In the 26 years of ANC rule, not a single new theatre has been built by the DSAC despite Mthetwa (for two consecutive years) going unquestioned in Parliament about promises that he made that a new theatre would be built in Limpopo. After 26 years and endless pledges of broadening equity and access that artists can have to the industry, not one province other than those established under apartheid’s design has a state-funded theatre.
 
A White Paper for Arts & Culture has been so long in incubation that its pages have probably yellowed. There has been no map drawn up for how the government will grow and sustain our theatre industry. It is, therefore, not surprising that there hasn’t been any kind of a framework through which the Artist Relief Fund could effectively come to the rescue of renowned institutions like the Fugard Theatre, let alone assist artists who are now in serious financial distress as a result of the national lockdown.
 
While the government has continued to dither over the past seven months on how to provide relief for artists, several artist-led initiatives have risen from the ground. Along with this is a new voice of protest being heard from artists.

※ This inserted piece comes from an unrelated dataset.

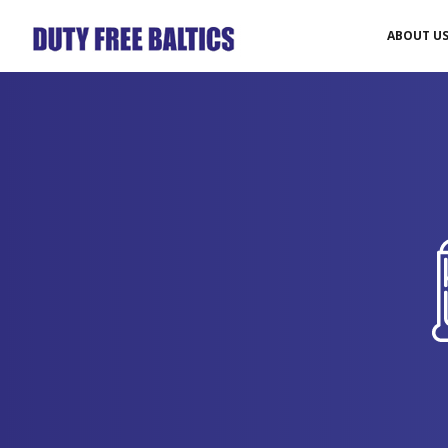
ABOUT U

It is a voice that is growing louder every day and within it are some of the most ardent cultural soldiers who fought against the apartheid state who are now beginning to paint the DSAC with the same brush.
 
If this new rise of protest in the theatre sector isn’t a wake-up call to government about how the power of theatre can make people turn against the state, then the government needs to look again at the impact of protest theatre in the fight against apartheid. After the pandemic has passed, it will be the artists who return so much angrier because that is what hunger does to an artist. DM/MC
 
Ismail Mahomed is the director for the Centre for Creative Arts at the University of KwaZulu-Natal. He was the former artistic director of the National Arts Festival and CEO of the Market Theatre Foundation. During his tenure at the Market Theatre Foundation, he invoked the Protected Disclosures Act to expose irregular and illegal funding payments that the Council of the Market Theatre wanted to make to itself. With more than 35 years in the cultural sector, he has won several awards nationally and internationally. He writes in his personal capacity.